■ Action item: Could you transcribe every record below exactly, leaving out any pictures?

Collected data entries
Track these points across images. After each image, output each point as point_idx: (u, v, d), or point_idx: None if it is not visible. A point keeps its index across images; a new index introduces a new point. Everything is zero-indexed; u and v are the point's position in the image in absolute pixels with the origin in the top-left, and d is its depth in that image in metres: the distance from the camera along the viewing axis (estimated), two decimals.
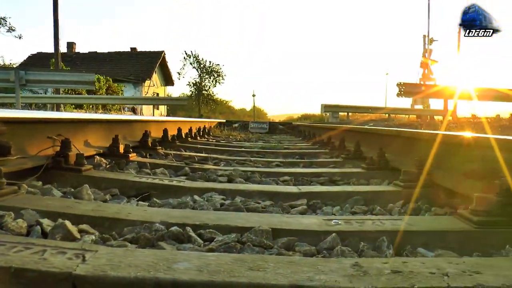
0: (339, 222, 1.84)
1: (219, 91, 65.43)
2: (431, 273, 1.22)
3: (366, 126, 5.61)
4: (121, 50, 40.91)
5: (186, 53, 43.03)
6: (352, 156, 4.49)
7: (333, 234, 1.67)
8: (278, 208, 2.33)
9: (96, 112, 24.42)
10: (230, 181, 3.13)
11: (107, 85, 29.02)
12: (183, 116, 27.92)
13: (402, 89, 14.47)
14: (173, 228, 1.69)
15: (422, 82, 26.22)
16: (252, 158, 4.68)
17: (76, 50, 40.83)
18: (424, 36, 27.39)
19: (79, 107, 22.17)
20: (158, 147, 4.87)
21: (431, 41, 27.39)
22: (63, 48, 37.11)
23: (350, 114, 23.82)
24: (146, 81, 36.89)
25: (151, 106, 28.39)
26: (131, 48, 41.49)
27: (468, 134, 2.52)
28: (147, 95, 34.93)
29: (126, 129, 4.59)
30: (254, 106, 42.75)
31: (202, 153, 5.21)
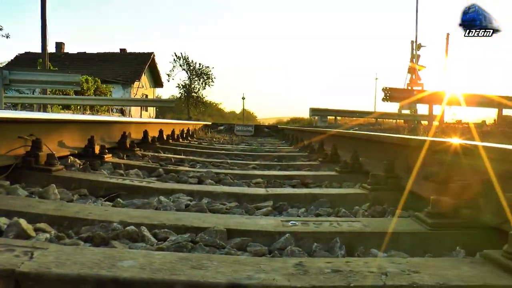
0: (296, 224, 1.86)
1: (209, 94, 65.27)
2: (371, 272, 1.24)
3: (343, 130, 5.64)
4: (111, 51, 40.75)
5: (175, 55, 42.99)
6: (329, 159, 4.53)
7: (287, 234, 1.69)
8: (242, 209, 2.34)
9: (84, 113, 24.35)
10: (200, 182, 3.14)
11: (95, 86, 28.93)
12: (171, 118, 27.90)
13: (388, 94, 14.59)
14: (129, 228, 1.70)
15: (409, 87, 26.42)
16: (229, 161, 4.69)
17: (65, 51, 40.66)
18: (412, 41, 27.64)
19: (66, 107, 22.06)
20: (136, 149, 4.87)
21: (419, 46, 27.65)
22: (51, 48, 36.98)
23: (339, 118, 23.99)
24: (135, 82, 36.83)
25: (140, 108, 28.29)
26: (120, 49, 41.43)
27: (429, 138, 2.55)
28: (135, 97, 34.85)
29: (104, 130, 4.59)
30: (243, 109, 42.90)
31: (181, 155, 5.22)
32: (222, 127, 13.28)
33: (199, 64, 43.09)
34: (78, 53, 39.99)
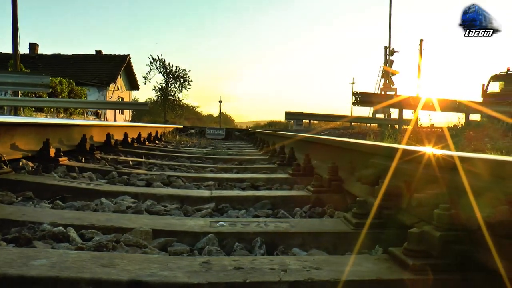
0: (224, 224, 1.92)
1: (186, 97, 64.99)
2: (271, 269, 1.30)
3: (303, 134, 5.73)
4: (86, 52, 40.30)
5: (152, 57, 42.76)
6: (286, 162, 4.60)
7: (210, 235, 1.74)
8: (180, 211, 2.39)
9: (57, 116, 24.03)
10: (148, 185, 3.17)
11: (69, 88, 28.56)
12: (148, 121, 27.74)
13: (358, 98, 14.80)
14: (56, 229, 1.73)
15: (383, 92, 26.80)
16: (187, 164, 4.72)
17: (39, 52, 40.02)
18: (386, 47, 28.05)
19: (39, 110, 21.75)
20: (96, 152, 4.86)
21: (392, 52, 28.07)
22: (24, 49, 36.42)
23: (315, 121, 24.17)
24: (111, 85, 36.48)
25: (114, 111, 28.05)
26: (96, 51, 40.96)
27: (368, 142, 2.64)
28: (111, 100, 34.54)
29: (63, 133, 4.57)
30: (220, 112, 42.88)
31: (142, 158, 5.23)
32: (193, 130, 13.27)
33: (176, 67, 42.95)
34: (52, 54, 39.40)
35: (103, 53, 40.70)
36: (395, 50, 26.97)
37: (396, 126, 16.61)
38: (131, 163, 4.50)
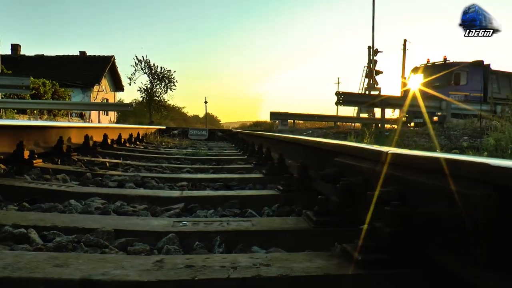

■ Exercise solution:
Track these points across images. After each image, output each point as point_idx: (u, v, d), or point_idx: None if it is not visible. A point keeps its index across images; a new index introduces a new point. Everything is zero-indexed; u and v are the point's position in the image in absolute pixels with the origin in the top-left, and d is its depth in that image in metres: the distance from the camera along the viewing axis (estimated), two decimals.
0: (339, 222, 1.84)
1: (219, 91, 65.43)
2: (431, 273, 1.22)
3: (366, 126, 5.61)
4: (121, 50, 40.91)
5: (186, 53, 43.03)
6: (352, 156, 4.49)
7: (333, 234, 1.67)
8: (278, 208, 2.33)
9: (96, 112, 24.42)
10: (230, 181, 3.13)
11: (107, 85, 29.02)
12: (183, 116, 27.92)
13: (402, 89, 14.47)
14: (173, 228, 1.69)
15: (422, 82, 26.22)
16: (252, 158, 4.68)
17: (76, 50, 40.83)
18: (424, 36, 27.39)
19: (79, 107, 22.17)
20: (158, 147, 4.87)
21: (431, 41, 27.39)
22: (63, 48, 37.11)
23: (350, 114, 23.82)
24: (146, 81, 36.89)
25: (151, 106, 28.39)
26: (131, 48, 41.49)
27: (468, 134, 2.52)
28: (147, 95, 34.93)
29: (126, 129, 4.59)
30: (254, 106, 42.75)
31: (202, 153, 5.21)
0: (296, 224, 1.86)
1: (209, 94, 65.27)
2: (371, 272, 1.24)
3: (343, 130, 5.64)
4: (111, 51, 40.75)
5: (175, 55, 42.99)
6: (329, 159, 4.53)
7: (287, 234, 1.69)
8: (242, 209, 2.34)
9: (84, 113, 24.35)
10: (200, 182, 3.14)
11: (95, 86, 28.93)
12: (171, 118, 27.90)
13: (388, 94, 14.59)
14: (129, 228, 1.70)
15: (409, 87, 26.42)
16: (229, 161, 4.69)
17: (65, 51, 40.66)
18: (412, 41, 27.64)
19: (66, 107, 22.06)
20: (136, 149, 4.87)
21: (419, 46, 27.65)
22: (51, 48, 36.98)
23: (339, 118, 23.99)
24: (135, 82, 36.83)
25: (140, 108, 28.29)
26: (120, 49, 41.43)
27: (429, 138, 2.55)
28: (135, 97, 34.85)
29: (104, 130, 4.59)
30: (243, 109, 42.90)
31: (181, 155, 5.22)
32: (222, 127, 13.28)
33: (199, 64, 43.09)
34: (78, 53, 39.99)
0: (224, 224, 1.92)
1: (186, 97, 64.99)
2: (271, 269, 1.30)
3: (303, 134, 5.73)
4: (86, 52, 40.30)
5: (152, 57, 42.76)
6: (286, 162, 4.60)
7: (210, 235, 1.74)
8: (180, 211, 2.39)
9: (57, 116, 24.03)
10: (148, 185, 3.17)
11: (69, 88, 28.56)
12: (148, 121, 27.74)
13: (358, 98, 14.80)
14: (56, 229, 1.73)
15: (383, 92, 26.80)
16: (187, 164, 4.72)
17: (39, 52, 40.02)
18: (386, 47, 28.05)
19: (39, 110, 21.75)
20: (96, 152, 4.86)
21: (392, 52, 28.07)
22: (24, 49, 36.42)
23: (315, 121, 24.17)
24: (111, 85, 36.48)
25: (114, 111, 28.05)
26: (96, 51, 40.96)
27: (368, 142, 2.64)
28: (111, 100, 34.54)
29: (63, 133, 4.57)
30: (220, 112, 42.88)
31: (142, 158, 5.23)
32: (193, 130, 13.27)
33: (176, 67, 42.95)
34: (52, 54, 39.40)
35: (103, 53, 40.70)
36: (395, 50, 26.97)
37: (396, 126, 16.61)
38: (131, 163, 4.50)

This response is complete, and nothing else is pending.